Gene editing of CD3 epsilon gene to redirect regulatory T cells for adoptive T cell transfer

I.

Adoptive transfer of regulatory T cells (Tregs) is a promising strategy to combat immunopathologies in transplantation and autoimmune diseases. Antigen-specific Tregs are more effective in modulating undesired immune reactions, but their low frequency in peripheral blood poses challenges for manufacturing and their clinical application. Chimeric antigen receptors (CARs) have been used to redirect the specificity of Tregs, employing retroviral vectors. However, retroviral gene transfer is costly, time consuming, and raises safety issues. Here, we explored non-viral gene editing to redirect Tregs with CARs, using HLA-A2-specific constructs for proof-of-concept studies in transplantation models. We introduce a virus-free CRISPR-Cas12a approach to integrate an antigen-binding domain into the CD3 epsilon ( CD3ε ) gene, generating Tregs expressing a T cell receptor fusion construct (TruC). These CD3ε -TruC Tregs exhibit potent antigen-dependent activation while maintaining responsiveness to TCR/CD3 stimulation.
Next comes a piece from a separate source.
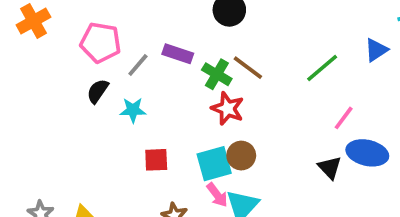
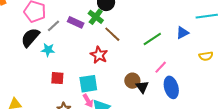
green cross: (217, 74) -> (96, 17), moved
black semicircle: (98, 91) -> (30, 37), size x1.5
blue ellipse: (367, 153) -> (171, 87), turned 55
brown circle: (241, 156) -> (132, 81), moved
black triangle: (330, 168) -> (142, 87), moved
This enables preferential enrichment of TruC-redirected Tregs via repetitive CD3/CD28-stimulation in a GMP-compatible expansion system. Non-viral gene edited CD3ε -TruC Tregs retained their phenotypic, epigenetic, and functional identity. In a humanized mouse model, HLA-A2-specific CD3ε -TruC Tregs demonstrate superior protection of allogeneic HLA-A2 ⁺ skin grafts from rejection compared to polyclonal Tregs. This approach provides a pathway for developing clinical-grade CD3ε -TruC-based Treg cell products for transplantation immunotherapy and other immunopathologies.